■ **Page images and extracted text**:
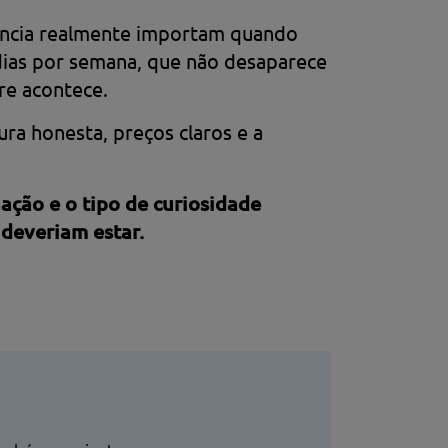
tência realmente importam quando
 dias por semana, que não desaparece
re acontece.
ura honesta, preços claros e a
ção e o tipo de curiosidade
deveriam estar.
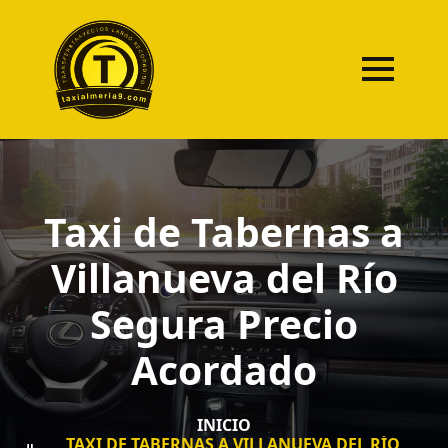
Taxi de Tabernas a
Villanueva del Río
Segura Precio
Acordado
INICIO
TAXI DE TABERNAS A VILLANUEVA DEL RÍO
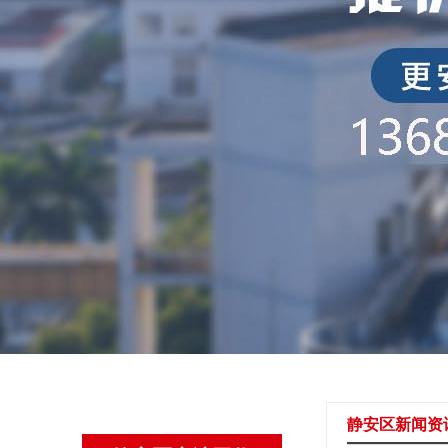
静安区新闻资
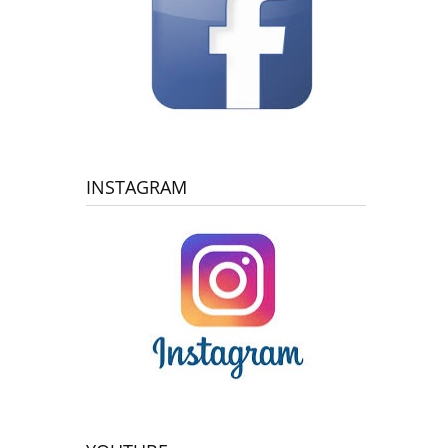
INSTAGRAM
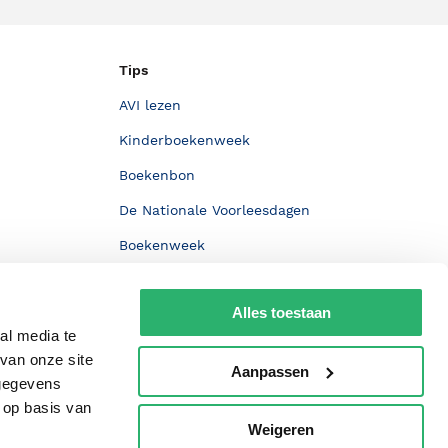
Tips
AVI lezen
Kinderboekenweek
Boekenbon
De Nationale Voorleesdagen
Boekenweek
Wet op de Vaste Boekenprijs
Alles toestaan
Winacties
al media te
van onze site
Aanpassen
 gegevens
 op basis van
Weigeren
p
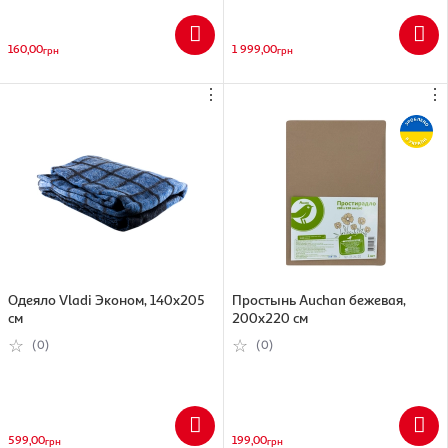
160,00
1 999,00
грн
грн
⋮
⋮
Одеяло Vladi Эконом, 140х205
Простынь Auchan бежевая,
см
200х220 см
(0)
(0)
599,00
199,00
грн
грн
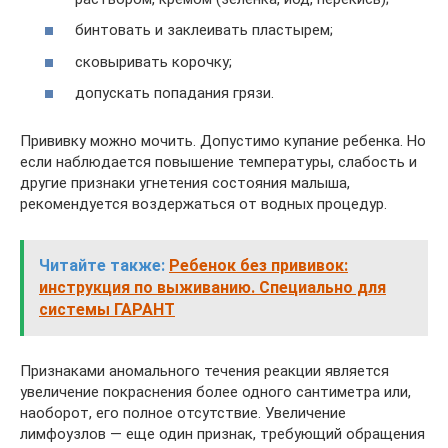
бинтовать и заклеивать пластырем;
сковыривать корочку;
допускать попадания грязи.
Прививку можно мочить. Допустимо купание ребенка. Но
если наблюдается повышение температуры, слабость и
другие признаки угнетения состояния малыша,
рекомендуется воздержаться от водных процедур.
Читайте также:
Ребенок без прививок:
инструкция по выживанию. Специально для
системы ГАРАНТ
Признаками аномального течения реакции является
увеличение покраснения более одного сантиметра или,
наоборот, его полное отсутствие. Увеличение
лимфоузлов — еще один признак, требующий обращения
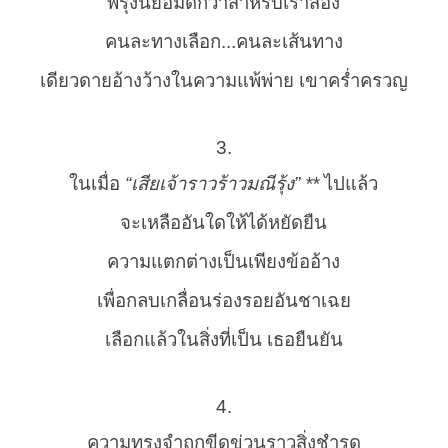
พรุ่งนี้ย่อมดีกว่าสำหรับเราสอง
คนละทางเลือก...คนละเส้นทาง
เดียวดายอ้างว้างในความแพ้พ่าย เขาคร่ำครวญ
3.
ในเมื่อ
“เสียเจ้าราวร้าวมณีรุ้ง” **
ไปแล้ว
จะเหลืออันใดให้ได้หยัดยืน
ความแตกต่างเป็นเพียงข้ออ้าง
เพื่อกลบเกลื่อนร่องรอยอันชาเฉย
เลือกแล้วในสิ่งที่เป็น เธอยืนยัน
4.
ความทรงจำถูกขีดข่วนราวสิ่งชำรุด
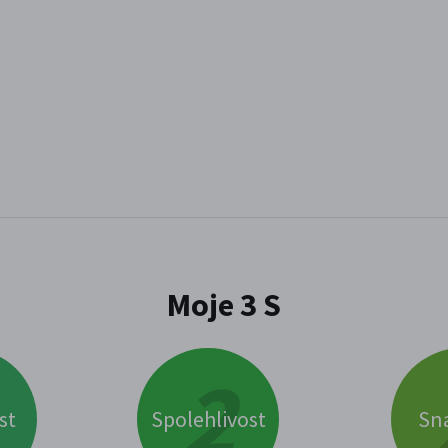
Moje 3 S
st
Spolehlivost
Sna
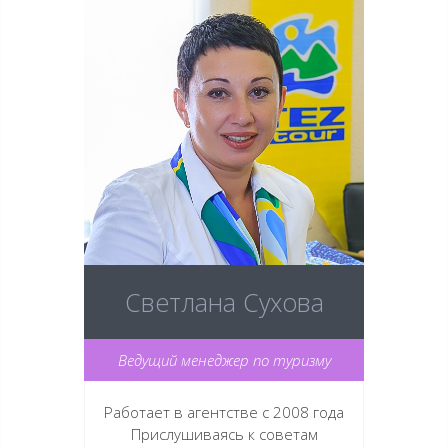
Светлана Сухова
Ведущий менеджер по туризму
Работает в агентстве с 2008 года
Прислушиваясь к советам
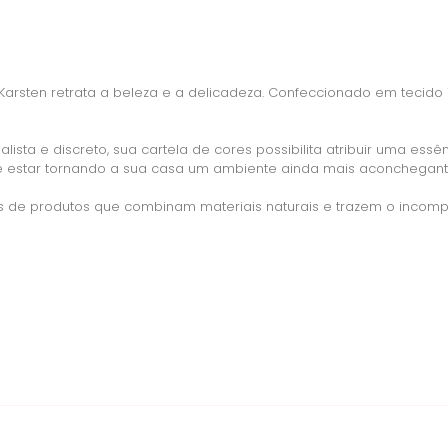
arsten retrata a beleza e a delicadeza. Confeccionado em tecido
ista e discreto, sua cartela de cores possibilita atribuir uma es
e estar tornando a sua casa um ambiente ainda mais aconchegante
s de produtos que combinam materiais naturais e trazem o inco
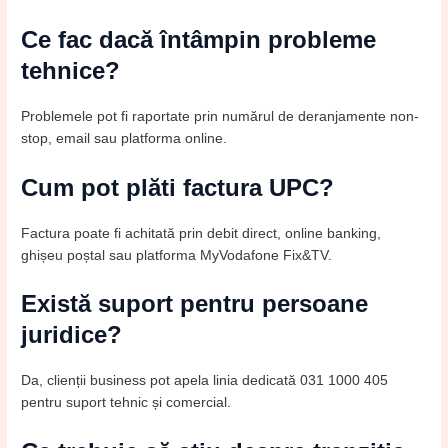
Ce fac dacă întâmpin probleme
tehnice?
Problemele pot fi raportate prin numărul de deranjamente non-
stop, email sau platforma online.
Cum pot plăti factura UPC?
Factura poate fi achitată prin debit direct, online banking,
ghișeu poștal sau platforma MyVodafone Fix&TV.
Există suport pentru persoane
juridice?
Da, clienții business pot apela linia dedicată 031 1000 405
pentru suport tehnic și comercial.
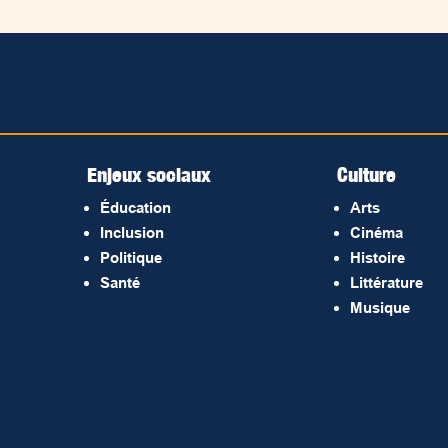
Enjeux sociaux
Culture
Éducation
Arts
Inclusion
Cinéma
Politique
Histoire
Santé
Littérature
Musique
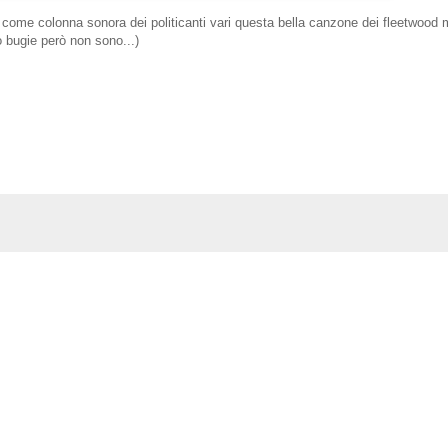
come colonna sonora dei politicanti vari questa bella canzone dei fleetwood
ro bugie però non sono...)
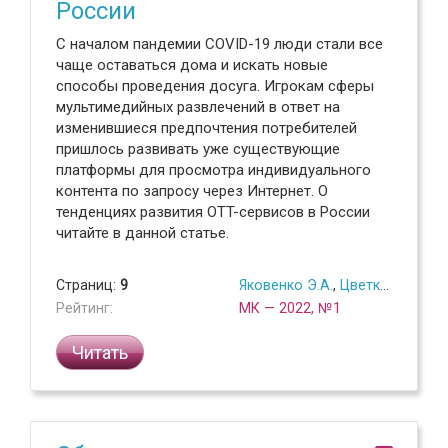
России
С началом пандемии COVID-19 люди стали все
чаще оставаться дома и искать новые
способы проведения досуга. Игрокам сферы
мультимедийных развлечений в ответ на
изменившиеся предпочтения потребителей
пришлось развивать уже существующие
платформы для просмотра индивидуального
контента по запросу через Интернет. О
тенденциях развития OTT-сервисов в России
читайте в данной статье.
Страниц:
9
Яковенко Э.А.
,
Цветкова А.Б.
Рейтинг:
МК — 2022, №1
Читать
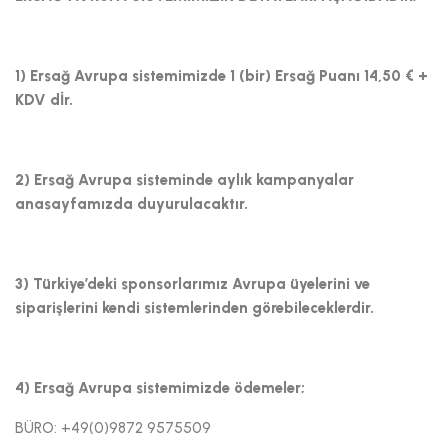
1) Ersağ Avrupa sistemimizde 1 (bir) Ersağ Puanı 14,50 € +
KDV dİr.
2) Ersağ Avrupa sisteminde aylık kampanyalar
anasayfamızda duyurulacaktır.
3) Türkiye’deki sponsorlarımız Avrupa üyelerini ve
siparişlerini kendi sistemlerinden görebileceklerdir.
4) Ersağ Avrupa sistemimizde ödemeler;
BÜRO: +49(0)9872 9575509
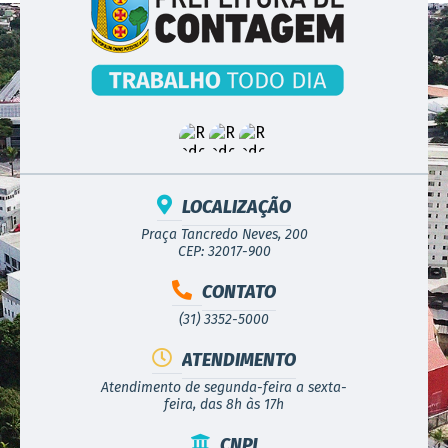
LOCALIZAÇÃO
Praça Tancredo Neves, 200
CEP: 32017-900
CONTATO
(31) 3352-5000
ATENDIMENTO
Atendimento de segunda-feira a sexta-
feira, das 8h às 17h
CNPJ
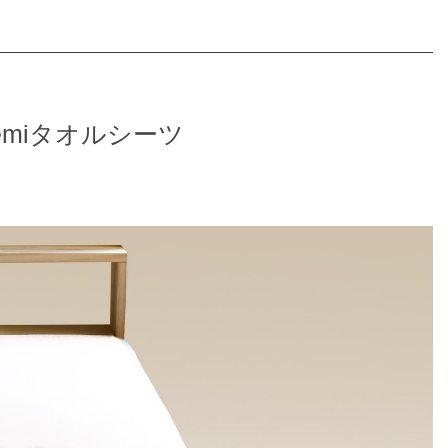
emiタオルシーツ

■ **Task instructions**:
For this exercise, transcribe exactly the part of the records above that opens with the line containing "инструкция по выживанию. Специально для" and closes with the one containing "ความทรงจำถูกขีดข่วนราวสิ่งชำรุด". Pictures are not part of the copy.

■ **Solution below**:
инструкция по выживанию. Специально для
системы ГАРАНТ
Признаками аномального течения реакции является
увеличение покраснения более одного сантиметра или,
наоборот, его полное отсутствие. Увеличение
лимфоузлов — еще один признак, требующий обращения
พรุ่งนี้ย่อมดีกว่าสำหรับเราสอง
คนละทางเลือก...คนละเส้นทาง
เดียวดายอ้างว้างในความแพ้พ่าย เขาคร่ำครวญ
3.
ในเมื่อ
“เสียเจ้าราวร้าวมณีรุ้ง” **
ไปแล้ว
จะเหลืออันใดให้ได้หยัดยืน
ความแตกต่างเป็นเพียงข้ออ้าง
เพื่อกลบเกลื่อนร่องรอยอันชาเฉย
เลือกแล้วในสิ่งที่เป็น เธอยืนยัน
4.
ความทรงจำถูกขีดข่วนราวสิ่งชำรุด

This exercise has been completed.